● **Texte**:
Actant leur rupture avec la France, les régimes militaires du Mali, du Burkina Faso et du Niger ont renforcé leur partenariat avec la Russie et tournent le dos à la Cedeao avec la création d’une nouvelle Alliance des États du Sahel.
Le 5 août, les derniers soldats occidentaux – en l’occurrence états-uniens – quittaient le Niger. Entre d’un côté les juntes au pouvoir au Mali, au Burkina Faso et au Niger et de l’autre la France, mais aussi l’Union européenne (UE) et les États-Unis, la coopération militaire est désormais rompue. Si l’aide humanitaire française et européenne se poursuit, outre les questions militaires, les différents axes de coopération sont coupés, avec des conséquences importantes notamment sur les budgets des États.
Le rejet du néocolonialisme français, poussé par des pouvoirs militaires sur fond de reconfigurations géopolitiques, avec la mise en avant d’un nouveau partenariat avec la Russie, a été très vivement critiqué par les médias et la majorité de la classe politique de l’Hexagone. Il a suscité à l’inverse un réel enthousiasme du côté des militant·e·s panafricain·e·s et anticolonialistes, en Afrique comme en France. Mais aussi inquiétudes et divergences, notamment sur la dimension autoritaire de ces régimes, dans un contexte où l’accès à des informations indépendantes est difficile. D’où l’importance d’analyser les reconfigurations en cours, et dans une perspective internationaliste, de porter un regard critique sur les politiques et alliances que mettent en place ces nouveaux pouvoirs et sur leur impact sur la vie des populations.
Avec une population exaspérée par la faillite des régimes précédents ayant bannière démocratique, jugés incapables d’enrayer la crise sécuritaire qui prévaut dans la région, corrompus et soumis aux desiderata des Occidentaux, mais aussi par l’échec de la présence militaire française, continue sur la décennie 2010 mais incapable de mettre à bas les groupes « terroristes » et même porteuse d’insécurité grandissante dans la zone, ces juntes sont arrivées aux affaires fortes d’un soutien large de la société civile, en fustigeant la présence française et en défendant le retour à un État fort pour mieux combattre le terrorisme.

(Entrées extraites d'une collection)
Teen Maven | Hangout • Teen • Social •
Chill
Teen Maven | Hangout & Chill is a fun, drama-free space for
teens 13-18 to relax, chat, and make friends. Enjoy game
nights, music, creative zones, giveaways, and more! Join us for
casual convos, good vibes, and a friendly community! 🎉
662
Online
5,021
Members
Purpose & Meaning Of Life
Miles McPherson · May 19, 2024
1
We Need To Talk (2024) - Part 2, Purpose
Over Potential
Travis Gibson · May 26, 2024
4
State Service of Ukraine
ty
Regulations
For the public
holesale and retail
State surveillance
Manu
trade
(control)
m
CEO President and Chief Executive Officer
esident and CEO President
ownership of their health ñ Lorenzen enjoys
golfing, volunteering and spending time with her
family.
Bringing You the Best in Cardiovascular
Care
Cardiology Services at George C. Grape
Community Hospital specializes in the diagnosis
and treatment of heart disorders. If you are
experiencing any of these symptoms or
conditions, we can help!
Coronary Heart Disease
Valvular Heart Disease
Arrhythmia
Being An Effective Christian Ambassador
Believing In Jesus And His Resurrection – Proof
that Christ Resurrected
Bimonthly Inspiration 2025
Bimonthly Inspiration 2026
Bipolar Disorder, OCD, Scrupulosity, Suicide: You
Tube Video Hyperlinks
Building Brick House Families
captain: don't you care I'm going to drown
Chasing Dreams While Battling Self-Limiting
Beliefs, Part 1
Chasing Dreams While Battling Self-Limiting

● **Liste des consignes**:
[1] Énumérez les pays dont le texte sur les juntes du Sahel indique qu'ils sont gouvernés par des régimes militaires.
[2] Recopiez à l'identique la liste, depuis son début jusqu'à la ligne contenant « conditions, we can help! », celle-ci comprise.
Le texte sur les juntes du Sahel et la liste n'ont aucun lien entre eux.

● **Corrigés**:
[1]
- Mali
- Burkina Faso
- Niger

[2]
Teen Maven | Hangout • Teen • Social •
Chill
Teen Maven | Hangout & Chill is a fun, drama-free space for
teens 13-18 to relax, chat, and make friends. Enjoy game
nights, music, creative zones, giveaways, and more! Join us for
casual convos, good vibes, and a friendly community! 🎉
662
Online
5,021
Members
Purpose & Meaning Of Life
Miles McPherson · May 19, 2024
1
We Need To Talk (2024) - Part 2, Purpose
Over Potential
Travis Gibson · May 26, 2024
4
State Service of Ukraine
ty
Regulations
For the public
holesale and retail
State surveillance
Manu
trade
(control)
m
CEO President and Chief Executive Officer
esident and CEO President
ownership of their health ñ Lorenzen enjoys
golfing, volunteering and spending time with her
family.
Bringing You the Best in Cardiovascular
Care
Cardiology Services at George C. Grape
Community Hospital specializes in the diagnosis
and treatment of heart disorders. If you are
experiencing any of these symptoms or
conditions, we can help!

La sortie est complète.